Segment Open

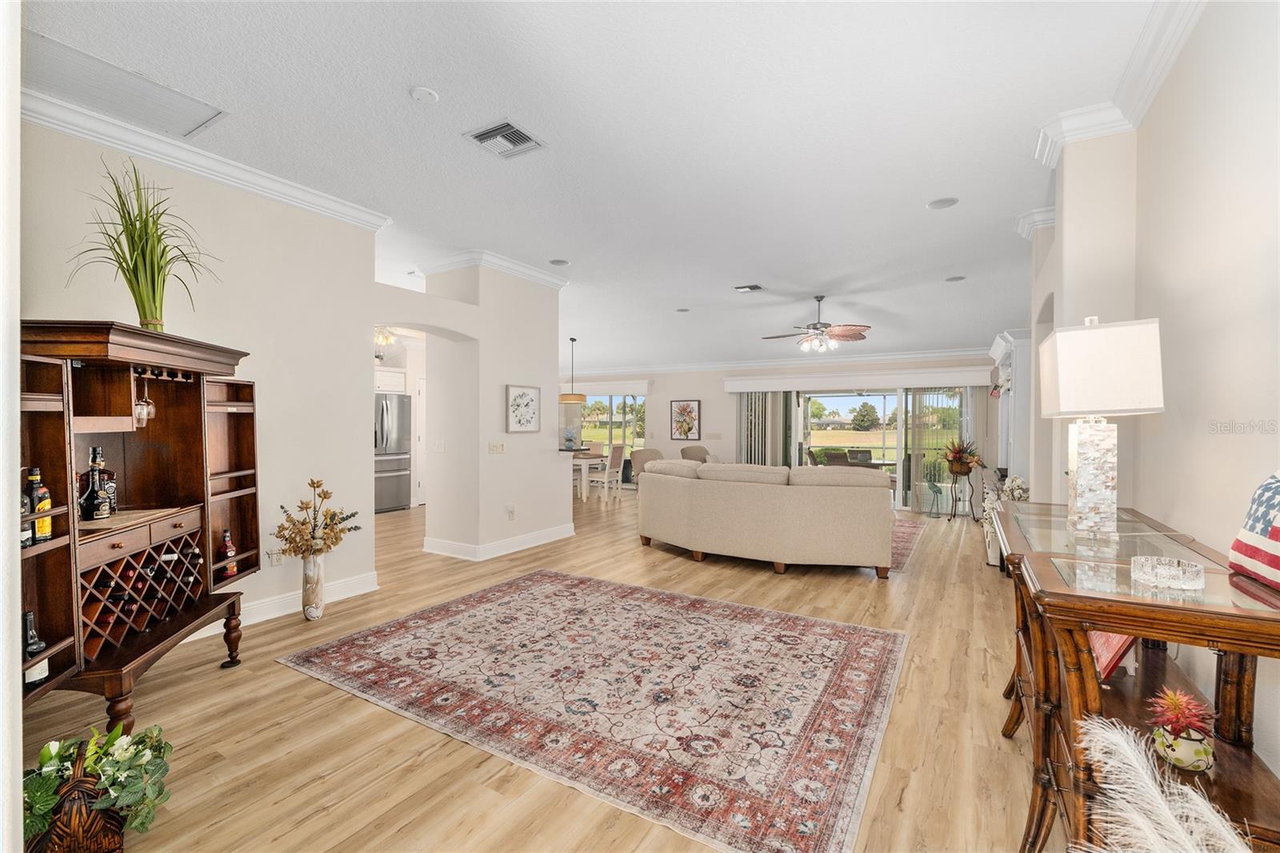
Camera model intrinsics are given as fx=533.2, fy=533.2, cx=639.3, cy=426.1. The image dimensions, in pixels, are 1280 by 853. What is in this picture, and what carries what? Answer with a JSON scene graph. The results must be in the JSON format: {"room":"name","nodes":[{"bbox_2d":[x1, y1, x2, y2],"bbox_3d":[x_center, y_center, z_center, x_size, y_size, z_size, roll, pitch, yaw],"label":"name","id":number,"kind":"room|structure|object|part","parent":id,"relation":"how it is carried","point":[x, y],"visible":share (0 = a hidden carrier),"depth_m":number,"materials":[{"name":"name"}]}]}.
{"room":"living room","nodes":[
{"label":"living room","id":0,"kind":"room"},
{"bbox_2d":[14,118,378,654],"bbox_3d":[-3.049,-0.176,2.983,0.183,3.037,3.486,1,1,31],"label":"left wall","id":1,"kind":"structure","parent":0,"point":[38,306],"depth_m":3.62,"materials":[{"name":"paint"}]},
{"bbox_2d":[22,81,395,232],"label":"crown molding","id":2,"kind":"structure","parent":1,"relation":"attached to","point":[101,140],"depth_m":3.22,"materials":[{"name":"white paint"}]},
{"bbox_2d":[268,548,283,566],"bbox_3d":[-2.570,0.927,3.776,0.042,0.121,0.079,1,1,31],"label":"wall socket","id":3,"kind":"object","parent":1,"relation":"attached to","point":[274,558],"visible":0.97,"depth_m":3.76,"materials":[{"name":"white plastic"}]},
{"bbox_2d":[198,570,382,634],"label":"baseboard","id":4,"kind":"structure","parent":1,"relation":"attached to","point":[374,588],"depth_m":3.86,"materials":[{"name":"white paint"}]},
{"bbox_2d":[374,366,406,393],"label":"kitchen cabinet","id":5,"kind":"object","parent":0,"point":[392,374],"visible":0.45,"depth_m":8.17,"materials":[{"name":"white paint"}]},
{"bbox_2d":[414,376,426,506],"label":"door","id":6,"kind":"structure","parent":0,"point":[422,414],"depth_m":8.78,"materials":[{"name":"white paint"}]},
{"bbox_2d":[371,260,567,562],"bbox_3d":[-1.675,-0.211,6.086,0.992,3.073,1.525,1,1,31],"label":"partition wall","id":7,"kind":"structure","parent":0,"point":[550,523],"depth_m":5.63,"materials":[{"name":"beige paint"}]},
{"bbox_2d":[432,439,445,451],"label":"light switch","id":8,"kind":"object","parent":7,"relation":"attached to","point":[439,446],"visible":0.99,"depth_m":5.45,"materials":[{"name":"white plastic"}]},
{"bbox_2d":[413,249,567,289],"bbox_3d":[-1.609,-1.672,5.996,1.219,0.122,1.450,1,1,31],"label":"crown molding","id":9,"kind":"structure","parent":7,"relation":"attached to","point":[530,272],"depth_m":5.54,"materials":[{"name":"white paint"}]},
{"bbox_2d":[488,440,505,452],"bbox_3d":[-1.488,0.216,5.564,0.019,0.114,0.185,1,1,31],"label":"light switch","id":10,"kind":"object","parent":7,"relation":"attached to","point":[497,448],"visible":0.98,"depth_m":5.56,"materials":[{"name":"white plastic"}]},
{"bbox_2d":[423,523,576,560],"bbox_3d":[-1.484,1.251,6.101,1.095,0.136,1.657,1,1,31],"label":"baseboard","id":11,"kind":"structure","parent":7,"relation":"attached to","point":[429,550],"depth_m":5.61,"materials":[{"name":"white paint"}]},
{"bbox_2d":[506,504,515,518],"bbox_3d":[-1.373,0.917,5.675,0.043,0.129,0.077,1,1,31],"label":"wall socket","id":12,"kind":"object","parent":7,"relation":"attached to","point":[510,510],"visible":0.98,"depth_m":5.66,"materials":[{"name":"white plastic"}]},
{"bbox_2d":[506,384,541,432],"bbox_3d":[-1.256,-0.190,5.786,0.032,0.504,0.504,1,1,31],"label":"framed picture","id":13,"kind":"object","parent":7,"relation":"attached to","point":[530,398],"visible":0.99,"depth_m":5.77,"materials":[{"name":"white paper"}]},
{"bbox_2d":[24,487,1063,852],"bbox_3d":[-0.912,1.375,5.918,10.729,0.103,11.633,1,1,31],"label":"floor","id":14,"kind":"structure","parent":0,"point":[302,685],"depth_m":2.42,"materials":[{"name":"brown wood"}]},
{"bbox_2d":[20,720,173,852],"bbox_3d":[-1.763,1.168,1.694,0.541,0.385,0.381,0,1,-16],"label":"potted plant","id":15,"kind":"object","parent":14,"relation":"on","point":[46,804],"visible":0.96,"depth_m":1.66,"materials":[{"name":"green plant"}]},
{"bbox_2d":[15,318,261,735],"bbox_3d":[-2.403,0.476,2.503,0.538,1.710,1.352,0,1,-6],"label":"wine cabinet","id":16,"kind":"object","parent":14,"relation":"on","point":[242,466],"visible":0.79,"depth_m":2.49,"materials":[{"name":"brown wood"}]},
{"bbox_2d":[17,470,32,547],"bbox_3d":[-2.278,0.306,1.932,0.076,0.270,0.079,1,1,31],"label":"liquor bottle","id":17,"kind":"object","parent":16,"relation":"in","point":[29,535],"visible":0.62,"depth_m":1.94,"materials":[{"name":"glass"}]},
{"bbox_2d":[21,611,47,688],"bbox_3d":[-2.238,0.819,1.958,0.082,0.277,0.084,1,1,31],"label":"wine bottle","id":18,"kind":"object","parent":16,"relation":"in","point":[29,615],"visible":0.64,"depth_m":1.95,"materials":[{"name":"glass"}]},
{"bbox_2d":[27,465,52,541],"bbox_3d":[-2.309,0.297,2.036,0.079,0.280,0.076,1,1,31],"label":"liquor bottle","id":19,"kind":"object","parent":16,"relation":"in","point":[46,528],"visible":0.77,"depth_m":2.03,"materials":[{"name":"glass"}]},
{"bbox_2d":[83,445,110,519],"bbox_3d":[-2.519,0.267,2.471,0.089,0.334,0.092,0,1,0],"label":"liquor bottle","id":20,"kind":"object","parent":16,"relation":"in","point":[96,513],"visible":0.98,"depth_m":2.45,"materials":[{"name":"black glass"}]},
{"bbox_2d":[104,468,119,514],"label":"liquor bottle","id":21,"kind":"object","parent":16,"relation":"in","point":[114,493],"visible":0.4,"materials":[{"name":"glass"}]},
{"bbox_2d":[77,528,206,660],"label":"wine rack","id":22,"kind":"object","parent":16,"relation":"in","point":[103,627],"visible":0.56,"depth_m":2.49,"materials":[{"name":"brown wood"}]},
{"bbox_2d":[69,158,219,328],"bbox_3d":[-2.404,-0.858,2.618,0.654,0.825,0.691,0,1,-11],"label":"potted plant","id":23,"kind":"object","parent":16,"relation":"on","point":[134,250],"visible":0.9,"depth_m":2.59,"materials":[{"name":"green plant"}]},
{"bbox_2d":[134,376,155,424],"bbox_3d":[-2.488,-0.132,2.674,0.086,0.235,0.089,0,1,-8],"label":"wine glass","id":24,"kind":"object","parent":16,"relation":"hanging from","point":[146,416],"visible":0.82,"depth_m":2.66,"materials":[{"name":"clear glass"}]},
{"bbox_2d":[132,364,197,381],"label":"stemware rack","id":25,"kind":"object","parent":16,"relation":"hanging from","point":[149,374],"visible":0.74,"depth_m":2.69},
{"bbox_2d":[218,529,238,577],"bbox_3d":[-2.466,0.753,3.187,0.085,0.254,0.089,1,1,31],"label":"liquor bottle","id":26,"kind":"object","parent":16,"relation":"in","point":[231,553],"visible":0.94,"depth_m":3.17,"materials":[{"name":"red glass"}]},
{"bbox_2d":[300,553,325,619],"bbox_3d":[-2.293,1.117,3.744,0.155,0.448,0.155,1,1,31],"label":"floor vase","id":27,"kind":"object","parent":14,"relation":"on","point":[317,602],"visible":0.88,"depth_m":3.69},
{"bbox_2d":[272,477,359,559],"bbox_3d":[-2.232,0.703,3.712,0.459,0.617,0.521,1,1,31],"label":"dried flower arrangement","id":28,"kind":"object","parent":27,"relation":"in","point":[317,486],"visible":0.98,"depth_m":3.65,"materials":[{"name":"plant"}]},
{"bbox_2d":[373,392,411,511],"bbox_3d":[-4.139,0.400,8.330,0.820,1.782,0.878,1,1,31],"label":"refrigerator","id":29,"kind":"object","parent":14,"relation":"on","point":[394,461],"visible":0.43,"depth_m":8.21,"materials":[{"name":"silver metal"}]},
{"bbox_2d":[572,452,609,501],"bbox_3d":[-1.277,0.914,9.837,1.319,0.752,0.938,1,1,31],"label":"dining table","id":30,"kind":"object","parent":14,"relation":"on","point":[585,461],"visible":0.53,"depth_m":9.40,"materials":[{"name":"white wood"}]},
{"bbox_2d":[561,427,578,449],"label":"vase","id":31,"kind":"object","parent":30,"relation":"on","point":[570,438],"visible":0.98,"depth_m":6.75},
{"bbox_2d":[278,567,906,852],"bbox_3d":[-0.195,1.350,3.247,3.172,0.011,2.349,1,1,31],"label":"area rug","id":32,"kind":"object","parent":14,"relation":"on","point":[865,635],"visible":0.99,"depth_m":2.70,"materials":[{"name":"carpet"}]},
{"bbox_2d":[590,442,624,502],"bbox_3d":[-0.593,0.809,9.181,0.486,0.999,0.458,1,1,31],"label":"dining chair","id":33,"kind":"object","parent":14,"relation":"on","point":[607,476],"visible":0.9,"depth_m":9.04,"materials":[{"name":"white wood"}]},
{"bbox_2d":[628,447,664,482],"bbox_3d":[0.271,0.861,9.715,0.810,0.915,0.813,0,1,-38],"label":"armchair","id":34,"kind":"object","parent":14,"relation":"on","point":[645,451],"visible":0.38,"depth_m":9.59,"materials":[{"name":"beige fabric"}]},
{"bbox_2d":[680,444,715,462],"bbox_3d":[1.147,0.840,9.855,0.852,0.940,0.899,0,1,-21],"label":"armchair","id":35,"kind":"object","parent":14,"relation":"on","point":[687,451],"visible":0.29,"depth_m":9.91,"materials":[{"name":"beige fabric"}]},
{"bbox_2d":[636,458,895,578],"bbox_3d":[1.218,0.858,5.674,2.784,0.952,1.297,1,1,31],"label":"sofa","id":36,"kind":"object","parent":14,"relation":"on","point":[687,490],"visible":0.99,"depth_m":4.94,"materials":[{"name":"beige fabric"}]},
{"bbox_2d":[888,515,928,571],"bbox_3d":[2.168,1.336,6.829,2.526,0.011,2.804,1,1,31],"label":"area rug","id":37,"kind":"object","parent":14,"relation":"on","point":[913,526],"visible":0.18,"depth_m":6.28,"materials":[{"name":"carpet"}]},
{"bbox_2d":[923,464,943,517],"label":"bird statue","id":38,"kind":"object","parent":14,"relation":"on","point":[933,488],"visible":0.99,"depth_m":7.72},
{"bbox_2d":[948,465,979,520],"bbox_3d":[4.608,0.971,7.618,0.357,0.746,0.357,1,1,31],"label":"plant stand","id":39,"kind":"object","parent":14,"relation":"on","point":[955,498],"visible":0.86,"depth_m":7.58,"materials":[{"name":"black metal"}]},
{"bbox_2d":[942,436,981,474],"bbox_3d":[4.513,0.415,7.500,0.570,0.492,0.585,1,1,31],"label":"potted plant","id":40,"kind":"object","parent":39,"relation":"on","point":[966,463],"visible":0.98,"depth_m":7.44,"materials":[{"name":"plant"}]},
{"bbox_2d":[980,473,1029,565],"bbox_3d":[3.542,0.923,5.129,0.479,0.864,0.667,1,1,31],"label":"white flowers","id":41,"kind":"object","parent":14,"relation":"on","point":[1018,496],"visible":0.35,"depth_m":5.07,"materials":[{"name":"white plant"}]},
{"bbox_2d":[988,328,1035,489],"bbox_3d":[4.517,0.149,6.507,0.459,2.395,1.974,1,1,31],"label":"built-in cabinet","id":42,"kind":"object","parent":14,"relation":"on","point":[998,344],"visible":0.48,"depth_m":5.77,"materials":[{"name":"white paint"}]},
{"bbox_2d":[991,497,1279,852],"bbox_3d":[1.597,0.876,1.822,0.583,0.950,1.679,1,1,31],"label":"console table","id":43,"kind":"object","parent":14,"relation":"on","point":[1135,627],"visible":0.77,"depth_m":1.44,"materials":[{"name":"brown wood"}]},
{"bbox_2d":[1037,315,1163,534],"bbox_3d":[1.703,0.001,2.001,0.327,0.776,0.371,1,1,31],"label":"table lamp","id":44,"kind":"object","parent":43,"relation":"on","point":[1083,478],"visible":0.99,"depth_m":1.90,"materials":[{"name":"white fabric"}]},
{"bbox_3d":[1.678,0.161,2.002,0.204,0.481,0.220,1,1,31],"label":"lamp base","id":45,"kind":"part","parent":44,"relation":"part of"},
{"bbox_3d":[1.722,-0.209,2.047,0.424,0.329,0.403,1,1,31],"label":"lamp shade","id":46,"kind":"part","parent":44,"relation":"part of","materials":[{"name":"white fabric"}]},
{"bbox_2d":[1088,628,1137,682],"bbox_3d":[1.611,0.735,1.865,0.170,0.221,0.259,1,1,31],"label":"book","id":47,"kind":"object","parent":43,"relation":"in","point":[1113,645],"visible":0.29,"depth_m":1.77,"materials":[{"name":"red paper"}]},
{"bbox_2d":[1129,554,1205,591],"bbox_3d":[1.372,0.379,1.387,0.145,0.049,0.147,0,1,-19],"label":"glass ashtray","id":48,"kind":"object","parent":43,"relation":"on","point":[1193,568],"visible":1,"depth_m":1.35,"materials":[{"name":"clear glass"}]},
{"bbox_2d":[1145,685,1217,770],"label":"potted plant","id":49,"kind":"object","parent":43,"relation":"on","point":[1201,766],"visible":0.97,"depth_m":1.38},
{"bbox_2d":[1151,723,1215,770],"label":"flower pot","id":50,"kind":"object","parent":43,"relation":"on","point":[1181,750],"visible":0.78,"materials":[{"name":"white ceramic"}]},
{"bbox_2d":[1228,472,1279,590],"bbox_3d":[1.623,0.253,1.236,0.219,0.286,0.466,0,1,18],"label":"flag pillow","id":51,"kind":"object","parent":43,"relation":"on","point":[1276,535],"visible":1,"depth_m":1.35,"materials":[{"name":"fabric"}]},
{"bbox_2d":[1068,715,1250,850],"bbox_3d":[0.923,0.872,0.824,0.521,0.623,0.425,1,1,31],"label":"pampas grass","id":52,"kind":"structure","parent":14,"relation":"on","point":[1153,836],"depth_m":0.91,"materials":[{"name":"white"}]},
{"bbox_2d":[20,0,1175,368],"bbox_3d":[-0.948,-1.779,5.961,10.976,0.112,11.627,1,1,31],"label":"ceiling","id":53,"kind":"structure","parent":0,"point":[434,78],"depth_m":3.07,"materials":[{"name":"white paint"}]},
{"bbox_2d":[22,31,227,140],"bbox_3d":[-2.655,-1.691,2.702,0.516,0.020,0.738,1,1,31],"label":"air vent","id":54,"kind":"object","parent":53,"relation":"in","point":[194,128],"visible":0.95,"depth_m":2.69,"materials":[{"name":"white"}]},
{"bbox_2d":[373,325,396,348],"bbox_3d":[-3.665,-1.352,7.534,0.434,0.456,0.439,1,1,31],"label":"chandelier","id":55,"kind":"object","parent":53,"relation":"hanging from","point":[389,339],"visible":0.63,"depth_m":7.51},
{"bbox_2d":[408,86,439,102],"bbox_3d":[-1.103,-1.688,2.724,0.132,0.031,0.131,1,1,31],"label":"smoke detector","id":56,"kind":"object","parent":53,"relation":"attached to","point":[426,95],"visible":0.98,"depth_m":2.70,"materials":[{"name":"white"}]},
{"bbox_2d":[464,118,544,158],"bbox_3d":[-0.789,-1.681,3.137,0.337,0.021,0.340,1,1,31],"label":"air vent","id":57,"kind":"object","parent":53,"relation":"attached to","point":[497,133],"visible":0.99,"depth_m":3.12,"materials":[{"name":"metal"}]},
{"bbox_2d":[548,258,570,266],"bbox_3d":[-0.837,-1.700,5.538,0.202,0.013,0.201,1,1,31],"label":"recessed light","id":58,"kind":"object","parent":53,"relation":"in","point":[562,262],"visible":0.99,"depth_m":5.52,"materials":[{"name":"white"}]},
{"bbox_2d":[557,336,587,402],"bbox_3d":[-1.141,-0.949,9.048,0.475,1.136,0.473,1,1,31],"label":"pendant lamp","id":59,"kind":"object","parent":53,"relation":"hanging from","point":[572,339],"visible":0.97,"depth_m":8.90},
{"bbox_2d":[675,306,690,311],"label":"recessed light","id":60,"kind":"object","parent":53,"relation":"in","point":[685,309],"visible":0.99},
{"bbox_2d":[733,283,763,292],"bbox_3d":[1.316,-1.678,6.470,0.303,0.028,0.244,1,1,31],"label":"ceiling vent","id":61,"kind":"object","parent":53,"relation":"attached to","point":[755,286],"visible":0.98,"depth_m":6.45,"materials":[{"name":"metal"}]},
{"bbox_2d":[762,294,873,352],"bbox_3d":[2.234,-1.289,6.726,1.311,0.704,1.312,1,1,42],"label":"ceiling fan","id":62,"kind":"object","parent":53,"relation":"hanging from","point":[815,326],"visible":0.99,"depth_m":6.60,"materials":[{"name":"brown metal"}]},
{"bbox_2d":[926,196,959,209],"bbox_3d":[2.274,-1.675,4.011,0.207,0.011,0.207,1,1,31],"label":"recessed light","id":63,"kind":"object","parent":53,"relation":"in","point":[948,202],"visible":0.98,"depth_m":4.00,"materials":[{"name":"white"}]},
{"bbox_2d":[944,274,966,282],"bbox_3d":[3.513,-1.642,5.943,0.221,0.028,0.221,1,1,31],"label":"recessed light","id":64,"kind":"object","parent":53,"relation":"in","point":[950,279],"visible":0.98,"depth_m":5.92,"materials":[{"name":"white"}]},
{"bbox_2d":[555,352,1005,509],"bbox_3d":[1.646,-0.069,10.302,9.542,2.745,0.229,1,1,31],"label":"back wall","id":65,"kind":"structure","parent":0,"point":[714,406],"depth_m":10.29,"materials":[{"name":"beige paint"}]},
{"bbox_2d":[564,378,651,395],"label":"window valance","id":66,"kind":"object","parent":65,"relation":"attached to","point":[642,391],"visible":0.75,"depth_m":11.54,"materials":[{"name":"white fabric"}]},
{"bbox_2d":[578,393,646,473],"bbox_3d":[-0.793,0.273,11.838,2.100,1.999,0.111,1,1,31],"label":"sliding glass door","id":67,"kind":"structure","parent":65,"relation":"in","point":[619,398],"depth_m":11.66,"materials":[{"name":"glass"}]},
{"bbox_2d":[668,399,701,439],"bbox_3d":[0.884,-0.136,10.511,0.601,0.786,0.032,1,1,31],"label":"framed picture","id":68,"kind":"object","parent":65,"relation":"attached to","point":[682,411],"visible":1,"depth_m":10.50},
{"bbox_2d":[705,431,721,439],"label":"light switch","id":69,"kind":"object","parent":65,"relation":"attached to","point":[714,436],"visible":0.98,"depth_m":10.05,"materials":[{"name":"white"}]},
{"bbox_2d":[736,390,792,465],"bbox_3d":[2.326,0.291,9.984,1.155,1.945,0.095,1,1,31],"label":"vertical blind","id":70,"kind":"object","parent":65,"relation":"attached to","point":[767,396],"visible":0.54,"depth_m":9.96,"materials":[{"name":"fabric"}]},
{"bbox_2d":[562,347,995,377],"bbox_3d":[1.711,-1.173,10.014,8.638,0.147,0.215,1,1,31],"label":"crown molding","id":71,"kind":"structure","parent":65,"relation":"attached to","point":[898,356],"depth_m":9.55,"materials":[{"name":"white paint"}]},
{"bbox_2d":[752,386,967,510],"bbox_3d":[3.601,0.311,9.229,3.765,2.004,0.163,1,1,31],"label":"sliding glass door","id":72,"kind":"structure","parent":65,"relation":"in","point":[870,398],"depth_m":8.99,"materials":[{"name":"glass"}]},
{"bbox_2d":[724,367,995,393],"bbox_3d":[3.557,-0.779,9.039,4.199,0.255,0.245,1,1,31],"label":"window valance","id":73,"kind":"object","parent":65,"relation":"attached to","point":[738,386],"visible":0.98,"depth_m":8.78,"materials":[{"name":"white"}]},
{"bbox_2d":[906,389,974,511],"bbox_3d":[4.732,0.318,8.369,1.081,1.953,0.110,1,1,31],"label":"vertical blind","id":74,"kind":"object","parent":73,"relation":"hanging from","point":[915,466],"visible":0.64,"depth_m":8.43,"materials":[{"name":"fabric"}]},
{"bbox_2d":[1022,0,1279,803],"bbox_3d":[2.190,-0.184,2.010,0.283,3.167,7.740,1,1,31],"label":"right wall","id":75,"kind":"structure","parent":0,"point":[1203,33],"depth_m":1.95,"materials":[{"name":"beige paint"}]},
{"bbox_2d":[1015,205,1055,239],"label":"crown molding","id":76,"kind":"structure","parent":75,"relation":"attached to","point":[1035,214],"depth_m":4.20,"materials":[{"name":"white paint"}]},
{"bbox_2d":[1032,0,1204,169],"bbox_3d":[1.534,-1.611,1.341,0.344,0.138,4.323,1,1,31],"label":"crown molding","id":77,"kind":"structure","parent":75,"relation":"attached to","point":[1158,83],"depth_m":2.53,"materials":[{"name":"white paint"}]},
{"label":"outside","id":78,"kind":"structure","parent":0,"visible":0},
{"label":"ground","id":79,"kind":"structure","parent":78,"visible":0},
{"bbox_2d":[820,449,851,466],"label":"patio chair","id":80,"kind":"object","parent":79,"relation":"on","point":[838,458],"visible":0.46,"depth_m":8.84,"materials":[{"name":"wicker"}]},
{"bbox_2d":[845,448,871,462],"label":"patio chair","id":81,"kind":"object","parent":79,"relation":"on","point":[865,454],"visible":0.45,"depth_m":10.29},
{"bbox_2d":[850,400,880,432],"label":"tree","id":82,"kind":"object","parent":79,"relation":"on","point":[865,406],"visible":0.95,"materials":[{"name":"green plant"}]},
{"bbox_2d":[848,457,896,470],"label":"patio table","id":83,"kind":"object","parent":79,"relation":"on","point":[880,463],"visible":0.43,"depth_m":9.35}
]}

Segment Closed

Whenever "sliding" occurs in a line of the entries, copy that line.

The completed task
{"bbox_2d":[578,393,646,473],"bbox_3d":[-0.793,0.273,11.838,2.100,1.999,0.111,1,1,31],"label":"sliding glass door","id":67,"kind":"structure","parent":65,"relation":"in","point":[619,398],"depth_m":11.66,"materials":[{"name":"glass"}]},
{"bbox_2d":[752,386,967,510],"bbox_3d":[3.601,0.311,9.229,3.765,2.004,0.163,1,1,31],"label":"sliding glass door","id":72,"kind":"structure","parent":65,"relation":"in","point":[870,398],"depth_m":8.99,"materials":[{"name":"glass"}]},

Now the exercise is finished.